What is Englishness?

English bulldog
English bulldog

The Queen's Diamond Jubilee, the London Olympic Games, the European Football Championships, and the looming question of Scottish independence have all got people asking: what does it mean to be English?

Or at least, Ed Miliband is asking. In a speech praising the "multiple allegiances" of English, Scottish or Welsh Brits, the Labour leader said we need to have a conversation about "who we are as a people".
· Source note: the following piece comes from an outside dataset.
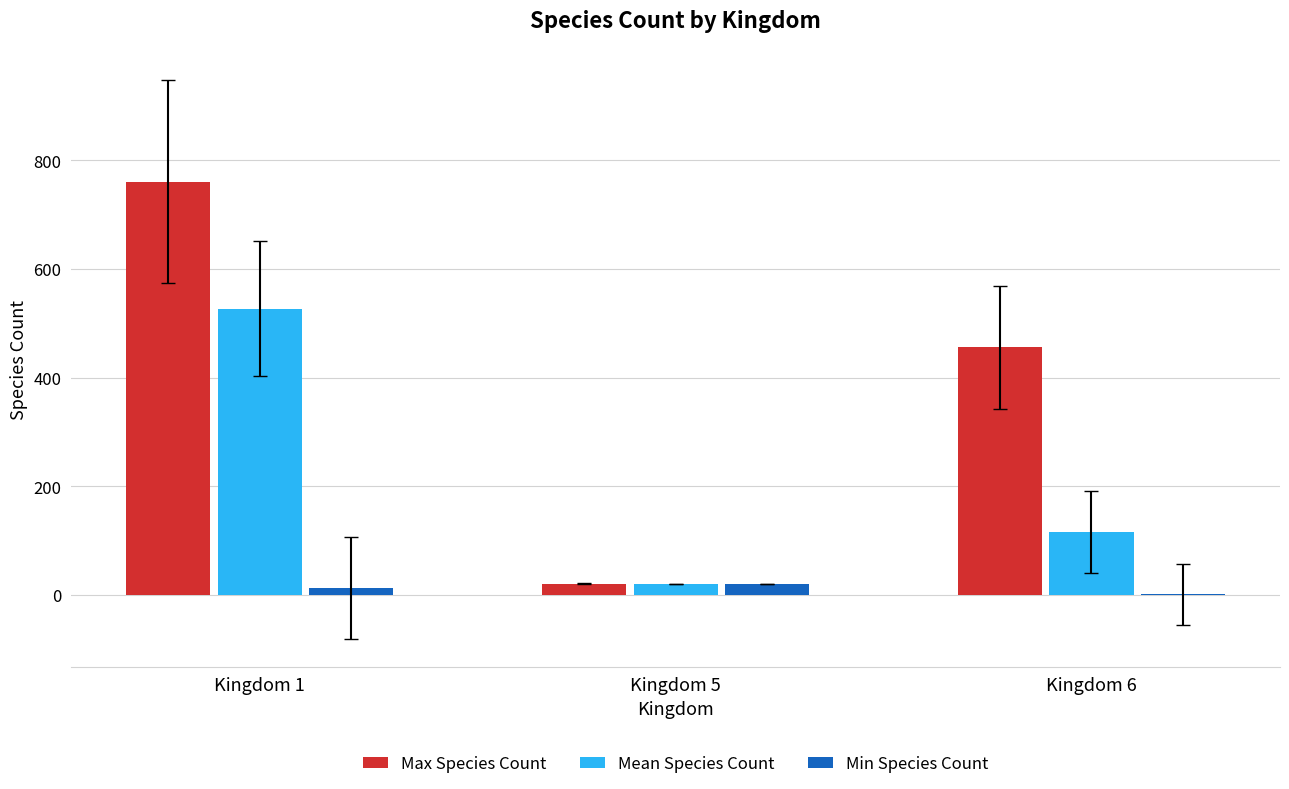

Which series has the widest spread of values?

Max Species Count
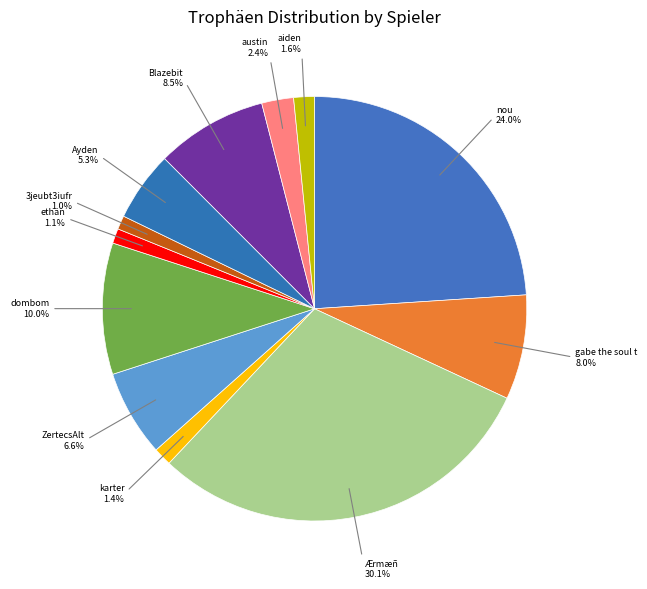

What is the largest slice in the pie chart?

Ærmæñ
The voices of Scottish, Welsh, and, needless to say, Irish nationalism have always had a place in the mainstream dialogue about Britain's identity, but some feel that English nationalism has been confined to minority voices. It is even associated by some with far-right extremism. As Miliband himself said in his speech: "For some it [English nationalism] was connected to the kind of nationalism that left us ill at ease. In the 1970s and 1980s, the Union flag was reclaimed from the National Front. Since Euro 96, English football fans have helped to reclaim the flag of St George from the BNP."

The speech attracted much debate, but what does it all mean in practice? Will Ed Miliband try to find a workable solution to the West Lothian question - perhaps even an English parliament? Some talking heads think so. And his reference to the role Scots played in fighting the poll tax in the 1980s, as well as his attempt to tie this notion of Englishness in with his own policies, such as the introduction of a Living Wage and his call for "responsible capitalism", gives the impression he is trying to evoke a kind of anti-Tory solidarity across Britain. We are, he seems to be telling the huge numbers of SNP voters who rejected Labour in 2010, all going to be a stronger force for resisting Tory austerity together, within the union, than apart. This may ring true for the English left but it's uncertain whether it will be a convincing argument to many of those on the left in Scotland. They complain that they are, despite having elected only one Conservative, facing huge cuts in spending and services, inflicted on them by English politicians in Westminster.

Some say Ed Miliband's Englishness speech shows the fingerprints of Jon Cruddas, recently promoted to replace Liam Byrne as chair of the Labour party's policy review. Some even say it indicates a return to the Blue Labour philosophy, the brainchild of Lord Maurice Glasman. The idea of Blue Labour was officially dropped after a controversial interview in which the peer floated tentative support for a policy of halting all immigration entirely for a period, which critics denounced as unfair, impractical, and potentially illegal under EU law and other international commitments.

The speech closes by pondering the "paradox of patriotism"; being proud of a culturally rich nation and therefore being suspicious of nationalism. Whether or not the speech marks a return to the politics of Blue Labour, the influence of Cruddas, or something else altogether, Ed Miliband is certainly trying an interesting tactic with the electorate. He seems to be trying to reclaim patriotism as a progressive doctrine, by taking pride not just in military or royal achievements, but in equal pay, suffrage, and community spirit. In doing so, he perhaps hopes to paint the Tories, the austerity agenda, and even the unpredictable turbulence of global capitalism itself, as unpatriotic.

But will it work? Does nationalism contradict progressive politics? Will the Conservatives always be the party of patriotism? And, perhaps most importantly of all to the Labour party, is Ed Miliband convincing enough as a leader to change the way we consider concepts as difficult to define in the first place as patriotism, national identity, and Englishness?